His criteria for selecting the bars in which he found the women who would put him up were always the same. The place mustn’t be too small. It mustn’t lie in an area in which everyone knew one another. It mustn’t have too many regulars. And it mustn’t be such a dive that no single woman of a certain standard between the ages of thirty-five and fifty-five would go there.

The first place on his tour, Julle’s Bar, was too cramped and gloomy, all wooden kitsch and one-armed bandits. The next place was better. There was a small dance floor, and the clientele were a decent mix, with the exception of a gay patron who immediately planted himself on the adjacent bar stool at a distance measurable only in millimeters. If he found a woman there, the guy would almost certainly remember him, despite his polite rejection.

He found what he was looking for at the fifth attempt. The signs above the bar counter seemed to confirm it: The quiet ones are the wild ones, The Terminal-your home from home, and perhaps in particular Best boobs in town are here all struck the right tone.

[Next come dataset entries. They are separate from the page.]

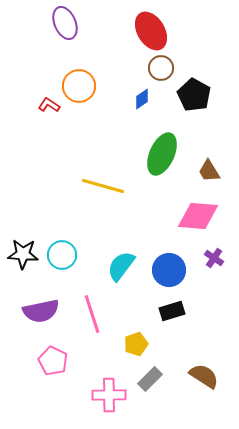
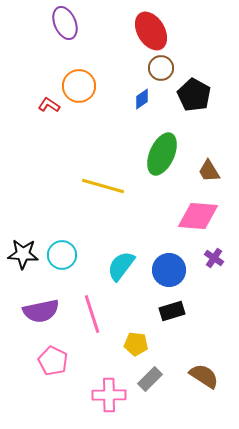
yellow pentagon: rotated 25 degrees clockwise
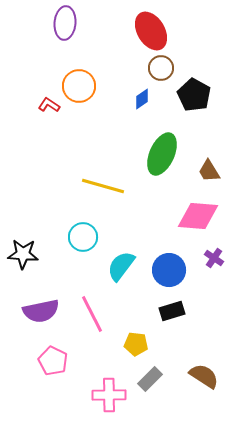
purple ellipse: rotated 28 degrees clockwise
cyan circle: moved 21 px right, 18 px up
pink line: rotated 9 degrees counterclockwise
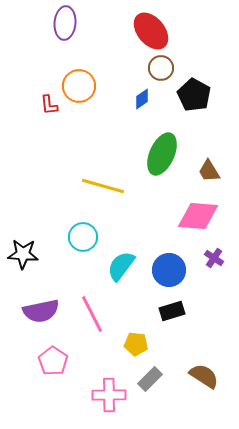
red ellipse: rotated 9 degrees counterclockwise
red L-shape: rotated 130 degrees counterclockwise
pink pentagon: rotated 8 degrees clockwise
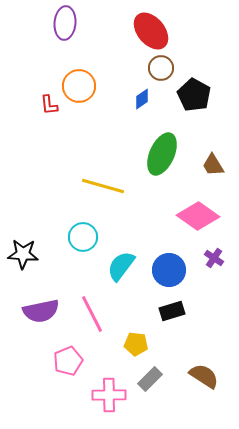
brown trapezoid: moved 4 px right, 6 px up
pink diamond: rotated 30 degrees clockwise
pink pentagon: moved 15 px right; rotated 16 degrees clockwise
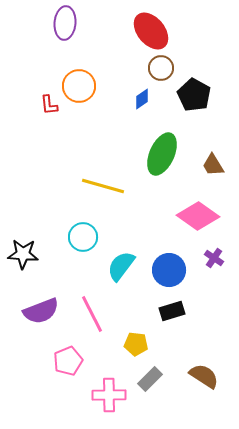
purple semicircle: rotated 9 degrees counterclockwise
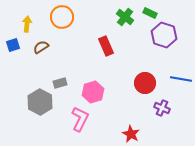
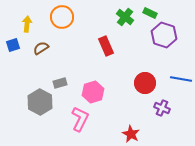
brown semicircle: moved 1 px down
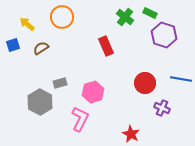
yellow arrow: rotated 56 degrees counterclockwise
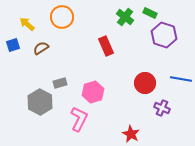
pink L-shape: moved 1 px left
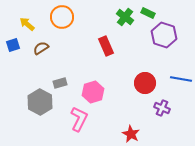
green rectangle: moved 2 px left
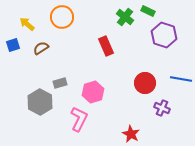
green rectangle: moved 2 px up
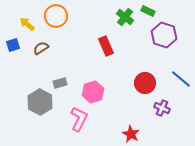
orange circle: moved 6 px left, 1 px up
blue line: rotated 30 degrees clockwise
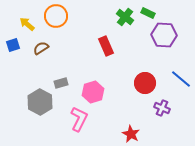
green rectangle: moved 2 px down
purple hexagon: rotated 15 degrees counterclockwise
gray rectangle: moved 1 px right
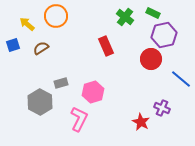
green rectangle: moved 5 px right
purple hexagon: rotated 15 degrees counterclockwise
red circle: moved 6 px right, 24 px up
red star: moved 10 px right, 12 px up
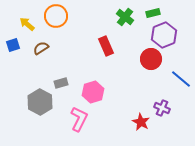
green rectangle: rotated 40 degrees counterclockwise
purple hexagon: rotated 10 degrees counterclockwise
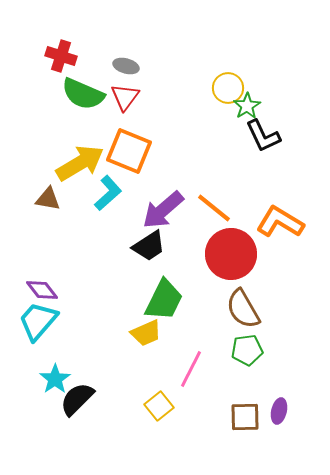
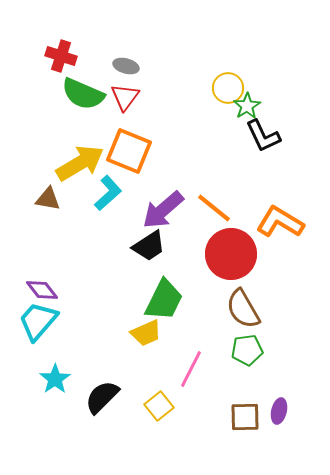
black semicircle: moved 25 px right, 2 px up
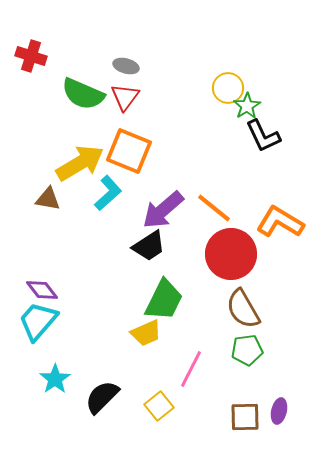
red cross: moved 30 px left
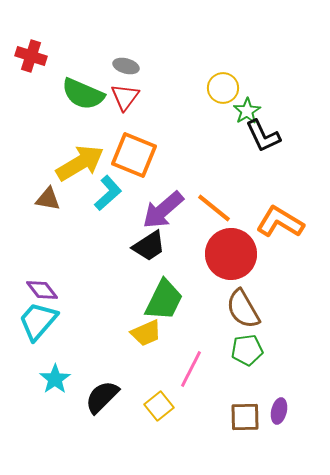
yellow circle: moved 5 px left
green star: moved 5 px down
orange square: moved 5 px right, 4 px down
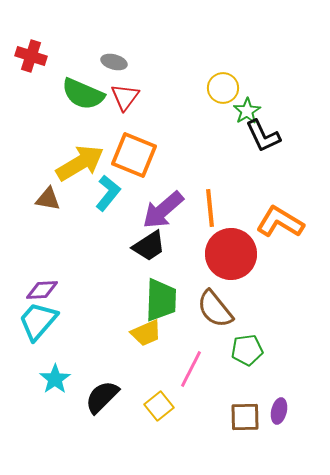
gray ellipse: moved 12 px left, 4 px up
cyan L-shape: rotated 9 degrees counterclockwise
orange line: moved 4 px left; rotated 45 degrees clockwise
purple diamond: rotated 56 degrees counterclockwise
green trapezoid: moved 3 px left; rotated 24 degrees counterclockwise
brown semicircle: moved 28 px left; rotated 9 degrees counterclockwise
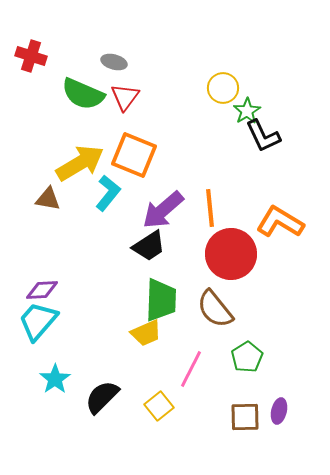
green pentagon: moved 7 px down; rotated 24 degrees counterclockwise
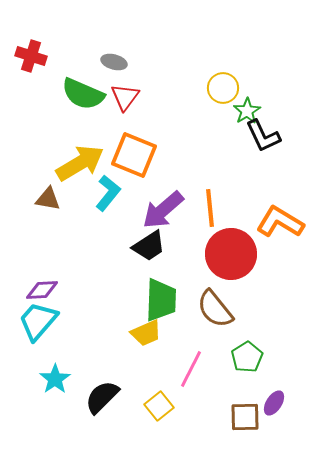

The Terminal, tucked away in the street called Gravene, closed early at eleven o’clock, but people were well in the mood on Hancock Høker ale and local rock music. He felt sure he’d get off with someone before closing.

He picked out a woman, not exactly young, sitting near the slot machines. She had been dancing on her own when he came in, her arms floating free at her sides on the tiny dance floor. She was quite pretty, certainly no easy prey. A serious fisher in these waters. A woman who wanted a man she could trust, someone worth waking up next to for the rest of her life, not someone she reckoned on finding here. She was obviously just out with some girlfriends from work after a hard day’s slog.

Two of her giggly, well-proportioned colleagues stood swaying to the music in the smoking cabin; the rest had taken possession of a number of the establishment’s mismatched tables. Most likely the girls had been partying for some time already. At any rate, he felt fairly certain none of the others would be able to describe him in any detail in a couple of hours’ time.